We took a short side road to an early settlement called Terlingua Abaja.
It's really hard to believe that people tried to settle and ranch this desolate and arid area.

The end of Old Maverick Road intersects the Ross Maxwell Scenic Drive, which is a paved road leading back to the main park road.  Right where the paved road starts there is a turnoff that leads to the Rio Grande River.  It was very interesting to stand on the shores of the Rio Grande and look across at Mexico.  The terrain is fairly mountainous and rugged here and it was also the start of Santa Elena Canyon, which is a deep canyon 8 miles long that the Rio Grande flows through.  You can hike part way into the canyon, which I started to do, but I really wasn’t up to much hiking today so didn’t get very far.  It’s a very interesting spot.

The Rio Grande River, or what there was of it.
Santa Elena Canyon. The cliff on the left is Mexico, and the cliff on the right is the USA.

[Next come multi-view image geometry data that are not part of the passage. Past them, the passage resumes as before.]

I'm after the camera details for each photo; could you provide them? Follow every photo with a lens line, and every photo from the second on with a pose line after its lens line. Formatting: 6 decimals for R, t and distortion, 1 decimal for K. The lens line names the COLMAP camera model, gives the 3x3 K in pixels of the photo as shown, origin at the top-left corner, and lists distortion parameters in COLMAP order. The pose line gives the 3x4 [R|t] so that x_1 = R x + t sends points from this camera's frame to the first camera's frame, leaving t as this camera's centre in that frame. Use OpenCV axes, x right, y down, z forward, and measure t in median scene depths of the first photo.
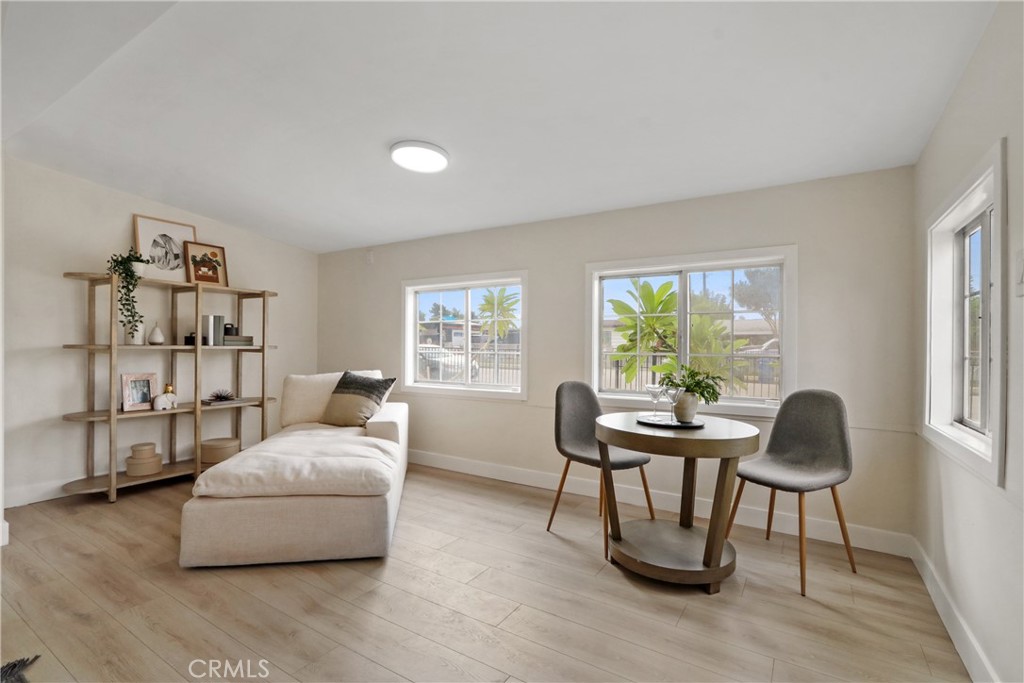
lens RADIAL K [[478.3, 0, 509.3], [0, 478.3, 341.0], [0, 0, 1]] dist [-0.015552, 0.003735]
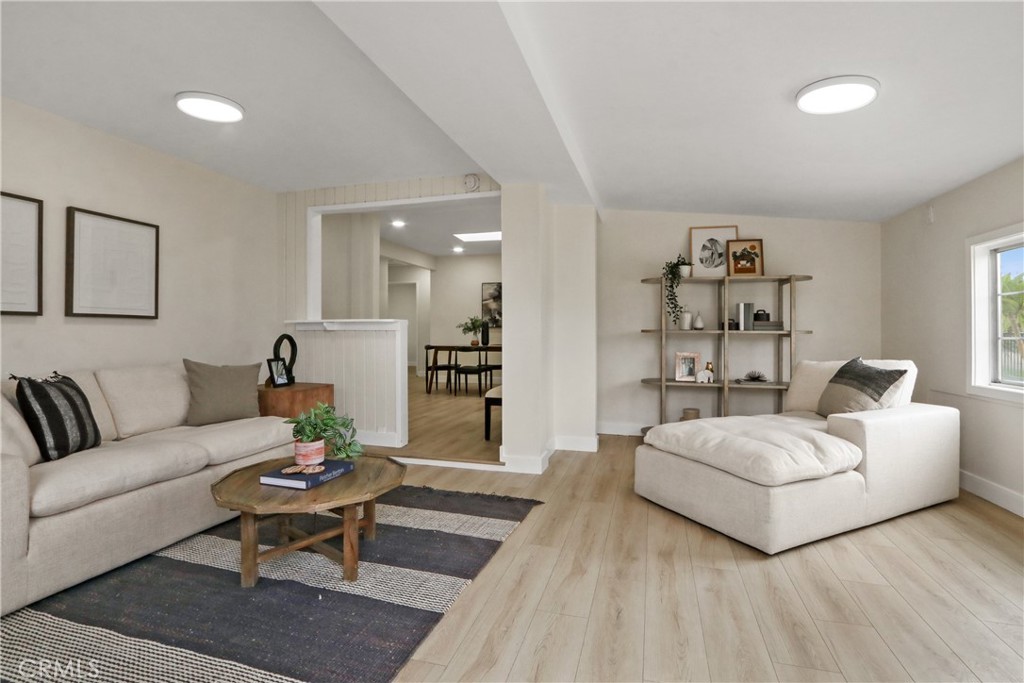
lens RADIAL K [[478.3, 0, 511.5], [0, 478.3, 334.9], [0, 0, 1]] dist [-0.015552, 0.003735]
pose [[0.284748, 0.001728, -0.958601, 0.363942], [0.006660, 0.999971, 0.003781, 0.015776], [0.958579, -0.007460, 0.284728, 0.199885]]
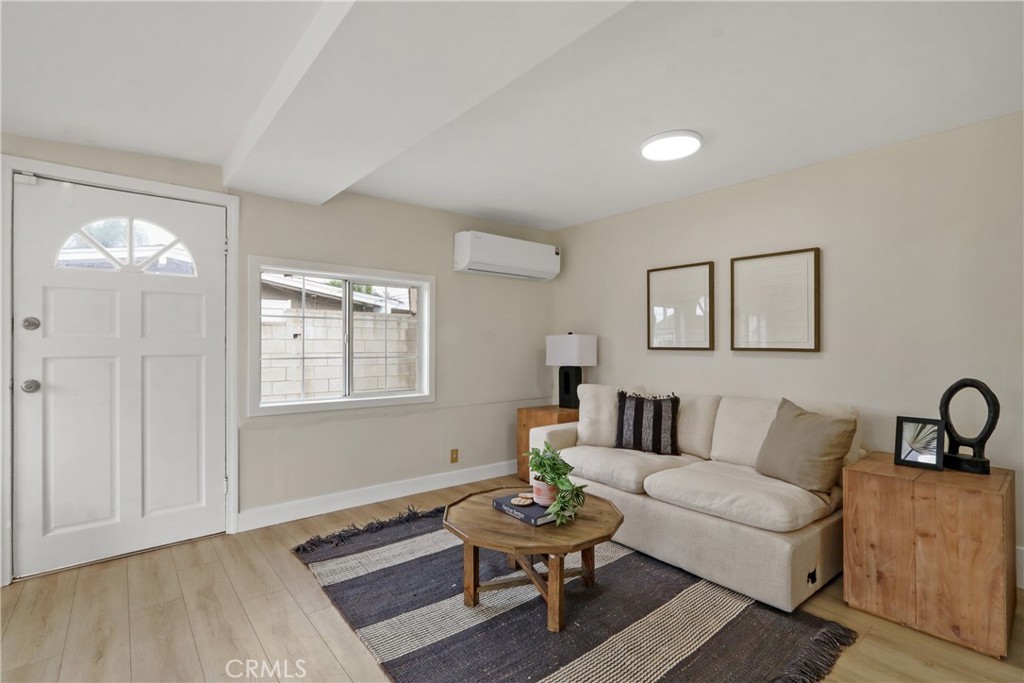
lens RADIAL K [[478.3, 0, 515.3], [0, 478.3, 343.2], [0, 0, 1]] dist [-0.015552, 0.003735]
pose [[-0.953242, -0.006996, 0.302127, -0.572346], [-0.010454, 0.999897, -0.009829, -0.021752], [-0.302028, -0.012528, -0.953217, 0.813050]]
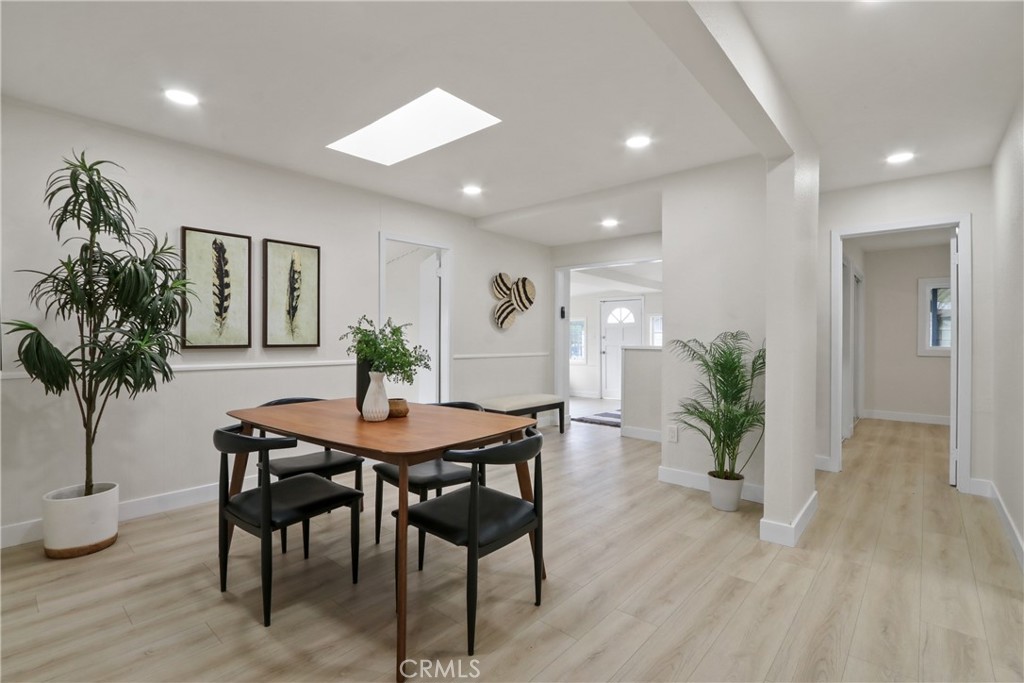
lens RADIAL K [[478.3, 0, 509.4], [0, 478.3, 338.6], [0, 0, 1]] dist [-0.015552, 0.003735]
pose [[0.162358, -0.002862, 0.986728, -2.862294], [-0.008370, 0.999956, 0.004277, -0.053776], [-0.986696, -0.008954, 0.162327, 0.428217]]
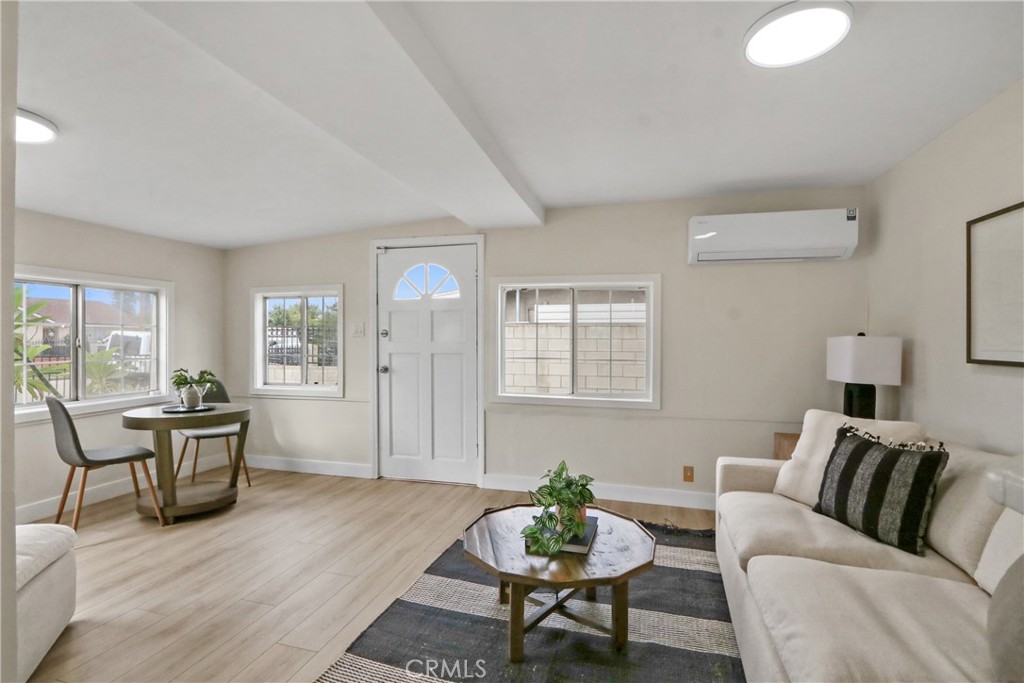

I'm up on one of the overlooks.
Looking down at the Rio Grande.  Val is the lowest speck on the shore.
We drove on a little further to Castolon Visitor’s Center and General Store.  We had a pleasant lunch sitting in the shade before continuing on our drive.  Once again rather than describing everything with words, I will do it pictures we took along the way.

An old ranch house.

The temperature today was supposed to get into the low 90's, and by the time we finished our drive it was 85.  By this time it was mid-afternoon and I was getting tired so we decided to head back to the hotel so I could get some rest.

After spending the rest of the afternoon relaxing, we once again went to the hotel restaurant where we had dinner sitting out on the patio enjoying the balmy evening.  That was it for our day, tomorrow we will spend our final day in the park.

The entryway to the restaurant veranda.
Val enjoys another beautiful balmy evening in Lajitas.